Présentation de l'exercice ▸ Mettez à jour le passage de l'extrait sur la communication en franchise situé entre "Bien que les" et "de communication ?", bornes comprises. Réécrivez-le en remplaçant "consultante" par "conseillère".

Extrait choisi ▸
____

Bien que les candidats paient des redevances d’accompagnement en franchise en matière de communication et de marketing, notamment pour bénéficier de la notoriété de l’enseigne choisie, certains partenaires, au même titre que leur franchiseur, en oublient parfois les règles et les bonnes pratiques. Inversent les rôles, contournent les usages et négligent ce levier de développement pour eux-mêmes et vis-à-vis du réseau. Découvrez les conseils d’Emmanuelle Courtet, consultante marketing et communication chez Franchise Management et membre du collège des experts de la FFF, pour comprendre les droits et les limites du franchisé sur la question.
1° Qu’a t-on le droit de faire, ou de ne pas faire, en tant que franchisé en matière de communication ?

____

Données ▸

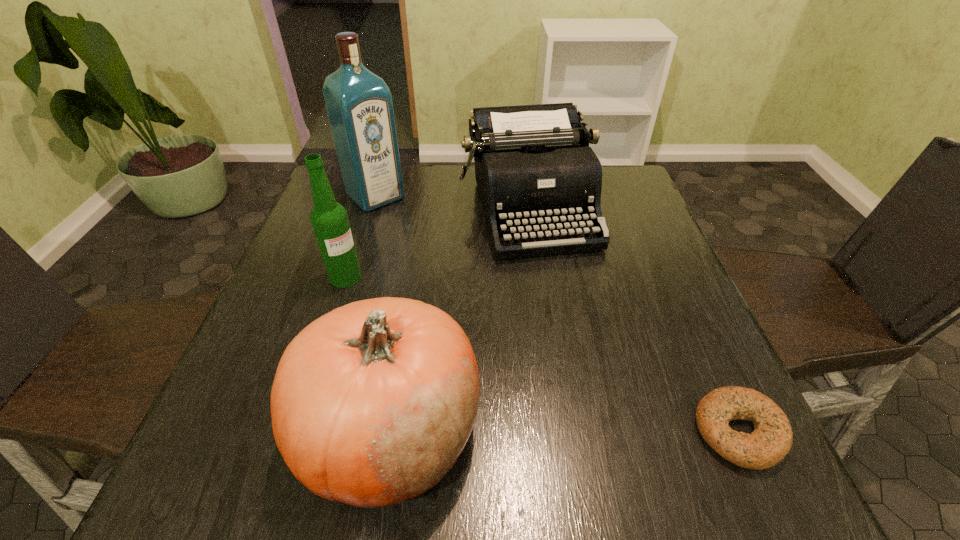
Locate an element on the screen. pumpkin is located at coordinates (372, 403).

This screenshot has height=540, width=960. Find the location of `bagel`. bagel is located at coordinates (771, 440).

Locate an element on the screen. the rightmost object is located at coordinates (771, 440).

Find the location of `typewriter`. typewriter is located at coordinates (534, 168).

Find the location of a particular element. The height and width of the screenshot is (540, 960). beer bottle is located at coordinates (329, 219).

Identify the location of the tallest object. The width and height of the screenshot is (960, 540). (359, 104).

Identify the location of free space located 0.330m on the back of the pumpkin. (420, 246).

Locate an element on the screen. The width and height of the screenshot is (960, 540). free space located on the left of the rightmost object is located at coordinates pos(603,431).

Image resolution: width=960 pixels, height=540 pixels. Identify the location of vacant space located on the typing side of the fourth tallest object. (607, 419).

Find the location of a particular element. This screenshot has height=540, width=960. vacant region located 0.230m on the typing side of the fourth tallest object is located at coordinates (577, 340).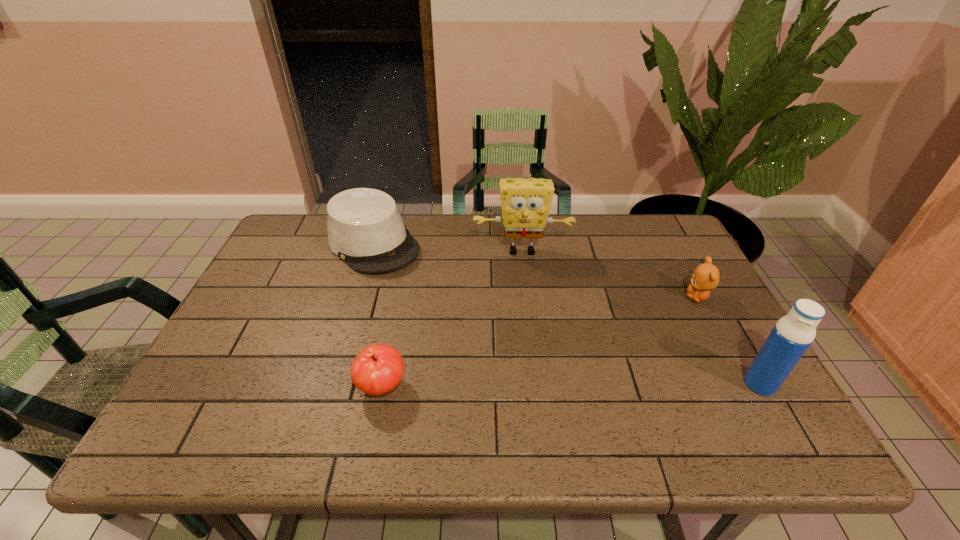
This screenshot has width=960, height=540. Identify the location of vacant position at the near left corner of the desktop. (263, 388).

Image resolution: width=960 pixels, height=540 pixels. In the image, there is a desktop. Identify the location of vacant space at the far right corner. 666,245.

In order to click on free space between the apple and the water bottle in this screenshot , I will do `click(571, 385)`.

I want to click on free space between the water bottle and the third nearest object, so click(x=729, y=341).

Locate an element on the screen. The image size is (960, 540). free point between the teddy bear and the hat is located at coordinates (536, 271).

The image size is (960, 540). Identify the location of blank region between the third nearest object and the third object from left to right. (610, 274).

I want to click on vacant area between the hat and the water bottle, so click(x=566, y=314).

You are a GUI agent. You are given a task and a screenshot of the screen. Output one action in this format:
    pyautogui.click(x=<x>, y=<y>)
    Task: Click on the vacant space that is in between the hat and the apple
    The width and height of the screenshot is (960, 540).
    Given the screenshot: What is the action you would take?
    pyautogui.click(x=377, y=315)

The height and width of the screenshot is (540, 960). Find the location of `vacant area between the sponge and the hat`. vacant area between the sponge and the hat is located at coordinates (447, 247).

You are a GUI agent. You are given a task and a screenshot of the screen. Output one action in this format:
    pyautogui.click(x=<x>, y=<y>)
    Task: Click on the vacant space that's between the apple and the sponge
    The height and width of the screenshot is (540, 960).
    Given the screenshot: What is the action you would take?
    pyautogui.click(x=452, y=319)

____

Solution rédigée ▸
Bien que les candidats paient des redevances d’accompagnement en franchise en matière de communication et de marketing, notamment pour bénéficier de la notoriété de l’enseigne choisie, certains partenaires, au même titre que leur franchiseur, en oublient parfois les règles et les bonnes pratiques. Inversent les rôles, contournent les usages et négligent ce levier de développement pour eux-mêmes et vis-à-vis du réseau. Découvrez les conseils d’Emmanuelle Courtet, conseillère marketing et communication chez Franchise Management et membre du collège des experts de la FFF, pour comprendre les droits et les limites du franchisé sur la question.
1° Qu’a t-on le droit de faire, ou de ne pas faire, en tant que franchisé en matière de communication ?